#### [What to do]
Turn the lines of the records into a JSON list of strings, one string per line and blank lines left out, starting at the line that contains "Which series has the widest spread of values?" and ending at the end of the records.

BEGIN Input data

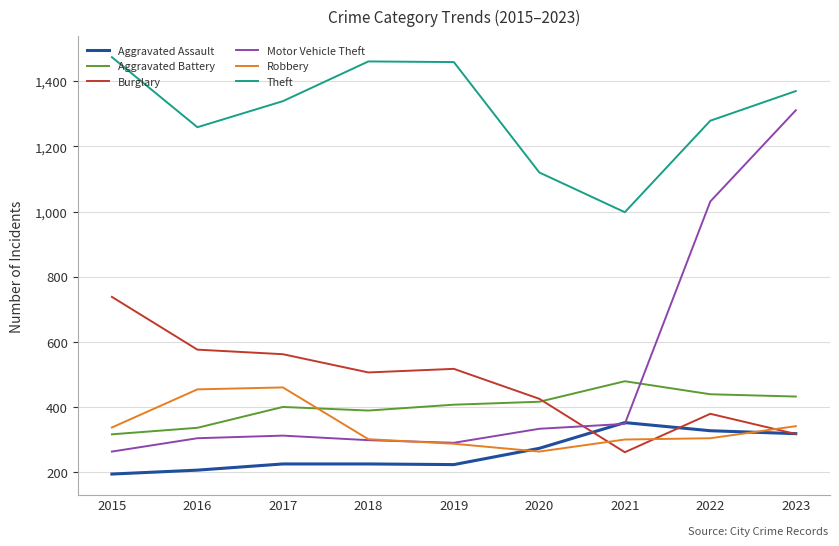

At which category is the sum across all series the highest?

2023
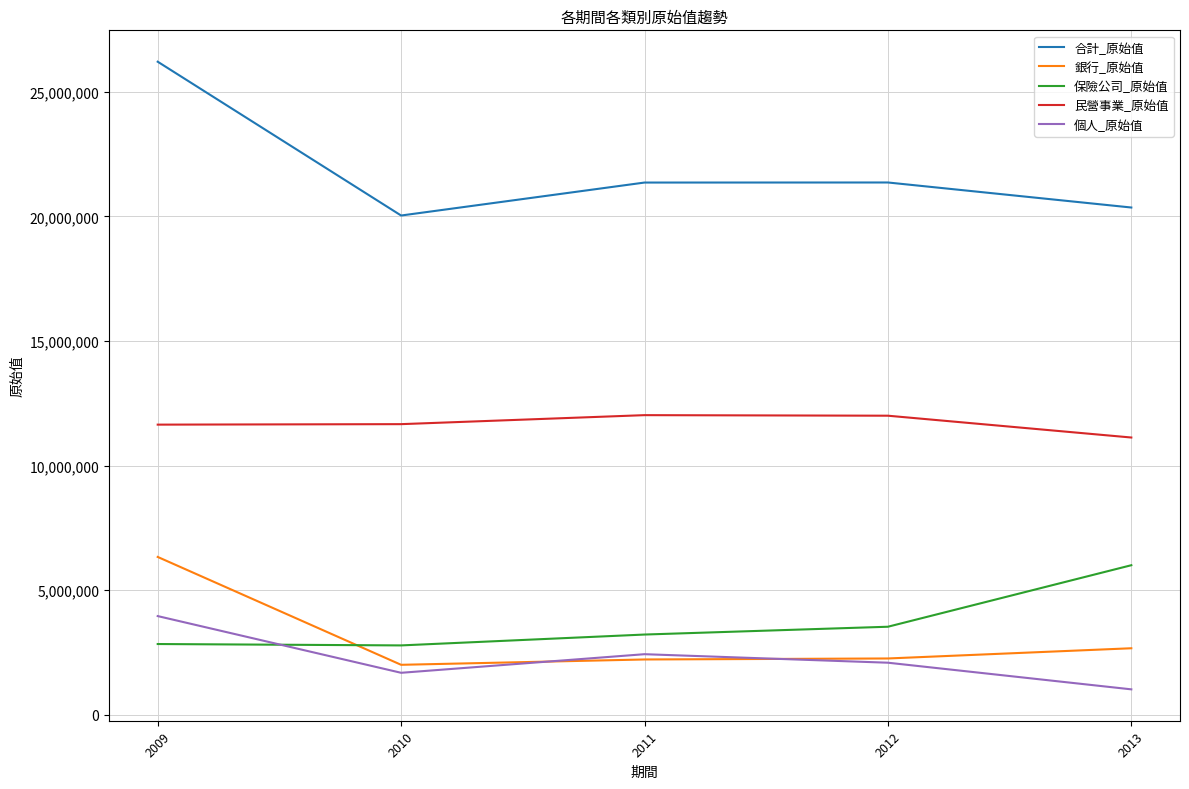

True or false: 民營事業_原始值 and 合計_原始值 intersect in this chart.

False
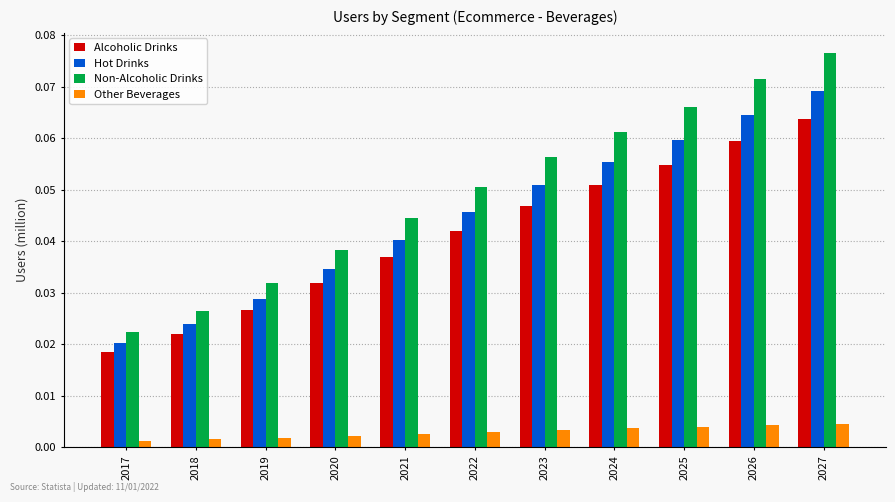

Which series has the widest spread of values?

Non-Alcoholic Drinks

END Input data

#### [Solution to the exercise]
[
  "Which series has the widest spread of values?",
  "Non-Alcoholic Drinks"
]